Start of The data

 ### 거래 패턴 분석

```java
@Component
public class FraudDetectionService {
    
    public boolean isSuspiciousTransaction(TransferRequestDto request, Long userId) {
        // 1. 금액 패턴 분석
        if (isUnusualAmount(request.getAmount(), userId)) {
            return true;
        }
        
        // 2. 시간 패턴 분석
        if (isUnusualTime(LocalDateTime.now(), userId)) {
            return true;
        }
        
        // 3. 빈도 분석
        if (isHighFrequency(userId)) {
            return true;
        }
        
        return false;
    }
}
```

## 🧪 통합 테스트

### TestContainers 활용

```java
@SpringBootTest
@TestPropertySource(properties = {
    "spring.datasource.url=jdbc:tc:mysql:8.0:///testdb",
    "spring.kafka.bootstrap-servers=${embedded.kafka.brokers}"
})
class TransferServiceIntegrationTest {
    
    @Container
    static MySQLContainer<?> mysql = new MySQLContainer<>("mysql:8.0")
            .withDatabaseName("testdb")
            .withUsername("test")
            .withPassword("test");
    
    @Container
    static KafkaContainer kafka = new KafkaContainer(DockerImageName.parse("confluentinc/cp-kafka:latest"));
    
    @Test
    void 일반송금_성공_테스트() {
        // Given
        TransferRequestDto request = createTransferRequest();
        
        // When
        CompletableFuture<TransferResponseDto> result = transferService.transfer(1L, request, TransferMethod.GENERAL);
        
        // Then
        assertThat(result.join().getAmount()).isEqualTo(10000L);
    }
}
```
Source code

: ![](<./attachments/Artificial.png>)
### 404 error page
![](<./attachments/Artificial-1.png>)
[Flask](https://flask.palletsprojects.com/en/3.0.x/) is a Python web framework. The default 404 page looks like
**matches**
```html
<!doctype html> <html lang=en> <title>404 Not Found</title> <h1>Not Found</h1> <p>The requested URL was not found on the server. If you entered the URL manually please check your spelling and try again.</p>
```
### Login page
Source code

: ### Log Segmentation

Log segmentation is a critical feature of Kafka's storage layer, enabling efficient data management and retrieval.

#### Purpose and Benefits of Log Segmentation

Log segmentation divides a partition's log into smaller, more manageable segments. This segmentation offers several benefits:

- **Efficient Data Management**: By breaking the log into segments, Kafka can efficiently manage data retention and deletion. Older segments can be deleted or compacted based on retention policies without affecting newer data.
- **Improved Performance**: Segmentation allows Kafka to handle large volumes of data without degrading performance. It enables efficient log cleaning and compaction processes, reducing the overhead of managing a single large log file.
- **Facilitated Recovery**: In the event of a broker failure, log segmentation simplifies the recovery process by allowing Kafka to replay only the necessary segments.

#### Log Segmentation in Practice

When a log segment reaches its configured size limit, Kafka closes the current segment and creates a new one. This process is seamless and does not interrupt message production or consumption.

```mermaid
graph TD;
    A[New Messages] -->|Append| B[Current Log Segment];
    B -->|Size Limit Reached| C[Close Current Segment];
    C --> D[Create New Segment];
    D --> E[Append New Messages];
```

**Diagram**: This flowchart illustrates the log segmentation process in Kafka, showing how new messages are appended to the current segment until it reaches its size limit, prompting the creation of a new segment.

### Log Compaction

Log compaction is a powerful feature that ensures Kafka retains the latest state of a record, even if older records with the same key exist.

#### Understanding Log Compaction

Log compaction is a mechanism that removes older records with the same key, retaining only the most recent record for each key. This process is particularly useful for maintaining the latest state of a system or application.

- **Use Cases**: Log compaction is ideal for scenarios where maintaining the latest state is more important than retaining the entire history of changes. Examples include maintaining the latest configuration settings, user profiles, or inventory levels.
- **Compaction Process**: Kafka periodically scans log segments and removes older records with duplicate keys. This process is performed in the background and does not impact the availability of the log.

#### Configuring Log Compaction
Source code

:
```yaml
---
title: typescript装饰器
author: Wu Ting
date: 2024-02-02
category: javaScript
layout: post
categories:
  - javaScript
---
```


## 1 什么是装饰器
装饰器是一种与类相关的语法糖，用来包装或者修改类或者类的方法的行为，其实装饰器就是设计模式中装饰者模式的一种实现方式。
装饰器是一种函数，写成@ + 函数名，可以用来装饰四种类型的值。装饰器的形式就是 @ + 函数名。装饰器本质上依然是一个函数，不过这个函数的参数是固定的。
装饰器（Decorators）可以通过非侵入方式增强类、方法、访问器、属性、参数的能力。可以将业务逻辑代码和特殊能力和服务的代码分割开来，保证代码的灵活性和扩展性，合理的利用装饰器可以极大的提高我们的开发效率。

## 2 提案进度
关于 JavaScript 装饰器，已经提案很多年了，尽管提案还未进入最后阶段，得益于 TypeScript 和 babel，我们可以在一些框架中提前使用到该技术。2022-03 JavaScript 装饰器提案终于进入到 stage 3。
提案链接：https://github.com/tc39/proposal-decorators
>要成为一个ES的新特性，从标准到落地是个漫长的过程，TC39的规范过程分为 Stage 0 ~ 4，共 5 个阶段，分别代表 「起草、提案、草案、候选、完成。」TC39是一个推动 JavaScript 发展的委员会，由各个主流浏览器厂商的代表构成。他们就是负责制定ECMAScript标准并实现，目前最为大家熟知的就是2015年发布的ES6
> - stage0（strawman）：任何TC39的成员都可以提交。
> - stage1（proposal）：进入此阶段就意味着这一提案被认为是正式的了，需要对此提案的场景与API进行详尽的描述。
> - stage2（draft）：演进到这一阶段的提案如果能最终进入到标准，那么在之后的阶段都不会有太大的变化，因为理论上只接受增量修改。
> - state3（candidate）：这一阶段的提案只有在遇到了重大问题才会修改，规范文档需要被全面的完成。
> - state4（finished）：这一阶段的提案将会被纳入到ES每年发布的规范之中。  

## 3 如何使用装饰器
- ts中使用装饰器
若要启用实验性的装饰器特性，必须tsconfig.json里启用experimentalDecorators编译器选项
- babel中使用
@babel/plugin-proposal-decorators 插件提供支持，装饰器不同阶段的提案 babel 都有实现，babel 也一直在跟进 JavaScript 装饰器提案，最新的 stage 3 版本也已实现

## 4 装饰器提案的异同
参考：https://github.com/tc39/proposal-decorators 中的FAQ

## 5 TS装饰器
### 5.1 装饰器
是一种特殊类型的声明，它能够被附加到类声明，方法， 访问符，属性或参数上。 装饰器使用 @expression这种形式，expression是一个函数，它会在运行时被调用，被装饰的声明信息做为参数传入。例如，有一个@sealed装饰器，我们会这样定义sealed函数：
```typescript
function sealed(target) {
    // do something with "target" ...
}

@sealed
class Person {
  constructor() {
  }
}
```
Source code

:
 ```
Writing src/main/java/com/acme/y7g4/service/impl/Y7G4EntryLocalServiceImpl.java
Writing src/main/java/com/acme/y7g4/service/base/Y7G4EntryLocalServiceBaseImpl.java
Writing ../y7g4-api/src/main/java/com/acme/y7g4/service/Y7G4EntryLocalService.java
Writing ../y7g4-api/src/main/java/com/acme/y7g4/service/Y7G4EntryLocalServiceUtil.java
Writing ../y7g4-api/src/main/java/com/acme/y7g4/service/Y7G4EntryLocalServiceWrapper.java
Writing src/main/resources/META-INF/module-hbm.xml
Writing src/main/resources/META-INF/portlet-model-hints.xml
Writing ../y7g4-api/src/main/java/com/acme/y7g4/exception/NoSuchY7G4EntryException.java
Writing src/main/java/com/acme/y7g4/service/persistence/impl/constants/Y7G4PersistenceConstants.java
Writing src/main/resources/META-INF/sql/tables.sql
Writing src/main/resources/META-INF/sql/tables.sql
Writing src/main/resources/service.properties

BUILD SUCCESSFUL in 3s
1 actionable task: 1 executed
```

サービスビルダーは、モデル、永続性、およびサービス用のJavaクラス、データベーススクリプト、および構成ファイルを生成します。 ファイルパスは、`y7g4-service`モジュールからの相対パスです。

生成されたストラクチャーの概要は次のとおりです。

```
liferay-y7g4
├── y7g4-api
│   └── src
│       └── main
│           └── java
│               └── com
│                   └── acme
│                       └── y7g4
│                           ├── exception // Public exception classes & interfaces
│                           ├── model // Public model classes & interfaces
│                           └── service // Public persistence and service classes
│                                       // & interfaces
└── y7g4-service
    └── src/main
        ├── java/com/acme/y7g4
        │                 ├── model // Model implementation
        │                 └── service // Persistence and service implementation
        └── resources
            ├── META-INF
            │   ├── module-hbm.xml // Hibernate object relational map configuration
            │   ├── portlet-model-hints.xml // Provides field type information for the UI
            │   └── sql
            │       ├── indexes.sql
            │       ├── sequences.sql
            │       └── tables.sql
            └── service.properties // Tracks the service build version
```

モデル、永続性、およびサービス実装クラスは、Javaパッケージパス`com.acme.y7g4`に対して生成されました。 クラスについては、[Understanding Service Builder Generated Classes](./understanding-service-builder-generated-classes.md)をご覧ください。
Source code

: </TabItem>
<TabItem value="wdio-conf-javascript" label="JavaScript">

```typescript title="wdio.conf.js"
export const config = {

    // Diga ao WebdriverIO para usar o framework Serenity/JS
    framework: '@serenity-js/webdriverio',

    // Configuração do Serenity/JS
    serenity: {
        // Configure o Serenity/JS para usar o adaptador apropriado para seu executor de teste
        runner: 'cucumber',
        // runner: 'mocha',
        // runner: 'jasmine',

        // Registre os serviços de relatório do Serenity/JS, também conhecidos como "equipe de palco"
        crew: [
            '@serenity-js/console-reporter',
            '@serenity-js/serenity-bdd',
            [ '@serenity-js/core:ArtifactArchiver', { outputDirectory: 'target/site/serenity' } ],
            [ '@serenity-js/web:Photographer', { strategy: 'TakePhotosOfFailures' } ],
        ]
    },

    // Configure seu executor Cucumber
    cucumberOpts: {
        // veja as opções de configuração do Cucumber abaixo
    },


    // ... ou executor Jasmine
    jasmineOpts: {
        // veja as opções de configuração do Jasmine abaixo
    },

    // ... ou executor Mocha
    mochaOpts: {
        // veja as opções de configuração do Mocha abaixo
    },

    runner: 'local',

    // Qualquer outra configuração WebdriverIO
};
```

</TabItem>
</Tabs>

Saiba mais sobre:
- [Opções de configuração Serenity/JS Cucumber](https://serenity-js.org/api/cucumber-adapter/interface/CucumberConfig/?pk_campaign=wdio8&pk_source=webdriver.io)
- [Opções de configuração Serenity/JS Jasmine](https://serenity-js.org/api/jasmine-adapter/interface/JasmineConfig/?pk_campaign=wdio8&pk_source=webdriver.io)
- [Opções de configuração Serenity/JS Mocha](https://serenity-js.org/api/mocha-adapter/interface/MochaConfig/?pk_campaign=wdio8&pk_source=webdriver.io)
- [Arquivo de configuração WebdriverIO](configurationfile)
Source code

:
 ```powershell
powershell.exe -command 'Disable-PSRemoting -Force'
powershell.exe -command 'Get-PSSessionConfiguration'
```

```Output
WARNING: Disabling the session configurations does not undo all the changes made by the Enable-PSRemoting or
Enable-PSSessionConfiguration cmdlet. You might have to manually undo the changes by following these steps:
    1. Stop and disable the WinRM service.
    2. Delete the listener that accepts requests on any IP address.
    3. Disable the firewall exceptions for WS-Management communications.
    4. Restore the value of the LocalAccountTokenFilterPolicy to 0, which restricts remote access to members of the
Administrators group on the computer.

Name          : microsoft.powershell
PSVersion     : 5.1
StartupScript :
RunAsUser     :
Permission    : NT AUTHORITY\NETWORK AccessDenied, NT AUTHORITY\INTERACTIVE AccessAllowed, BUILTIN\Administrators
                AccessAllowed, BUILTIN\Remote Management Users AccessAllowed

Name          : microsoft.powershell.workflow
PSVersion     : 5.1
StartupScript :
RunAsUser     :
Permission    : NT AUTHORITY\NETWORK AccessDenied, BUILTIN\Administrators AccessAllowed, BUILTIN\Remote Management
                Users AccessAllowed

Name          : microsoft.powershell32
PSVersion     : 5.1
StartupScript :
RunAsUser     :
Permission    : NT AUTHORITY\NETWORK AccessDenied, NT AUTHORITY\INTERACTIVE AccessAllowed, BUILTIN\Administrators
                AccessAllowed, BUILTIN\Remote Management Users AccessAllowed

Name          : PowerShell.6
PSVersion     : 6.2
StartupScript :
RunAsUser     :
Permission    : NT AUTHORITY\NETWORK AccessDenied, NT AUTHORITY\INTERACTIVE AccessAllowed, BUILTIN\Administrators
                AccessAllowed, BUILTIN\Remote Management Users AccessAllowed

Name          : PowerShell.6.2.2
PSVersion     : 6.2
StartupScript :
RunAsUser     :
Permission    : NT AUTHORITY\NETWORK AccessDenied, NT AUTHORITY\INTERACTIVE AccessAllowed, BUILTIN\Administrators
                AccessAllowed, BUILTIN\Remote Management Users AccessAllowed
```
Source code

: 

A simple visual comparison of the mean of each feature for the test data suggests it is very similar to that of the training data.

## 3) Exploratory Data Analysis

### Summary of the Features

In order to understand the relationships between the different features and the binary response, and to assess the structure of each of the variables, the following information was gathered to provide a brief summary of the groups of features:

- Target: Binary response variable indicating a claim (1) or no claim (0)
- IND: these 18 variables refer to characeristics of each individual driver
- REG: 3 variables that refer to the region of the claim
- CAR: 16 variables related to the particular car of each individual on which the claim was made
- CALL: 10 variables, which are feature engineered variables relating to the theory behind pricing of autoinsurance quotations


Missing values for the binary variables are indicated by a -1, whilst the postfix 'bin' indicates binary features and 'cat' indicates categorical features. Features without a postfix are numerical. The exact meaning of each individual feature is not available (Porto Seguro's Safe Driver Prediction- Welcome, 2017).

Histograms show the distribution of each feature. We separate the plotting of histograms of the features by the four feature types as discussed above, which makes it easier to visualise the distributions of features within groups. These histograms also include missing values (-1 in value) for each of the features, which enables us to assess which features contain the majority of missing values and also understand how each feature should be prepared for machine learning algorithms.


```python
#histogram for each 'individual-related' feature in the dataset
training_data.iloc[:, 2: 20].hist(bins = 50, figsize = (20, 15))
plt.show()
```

End of The data

§ Exercise
Each line of the records that holds the word "META" should be copied out.

§ Response to this exercise
Writing src/main/resources/META-INF/module-hbm.xml
Writing src/main/resources/META-INF/portlet-model-hints.xml
Writing src/main/resources/META-INF/sql/tables.sql
Writing src/main/resources/META-INF/sql/tables.sql
            ├── META-INF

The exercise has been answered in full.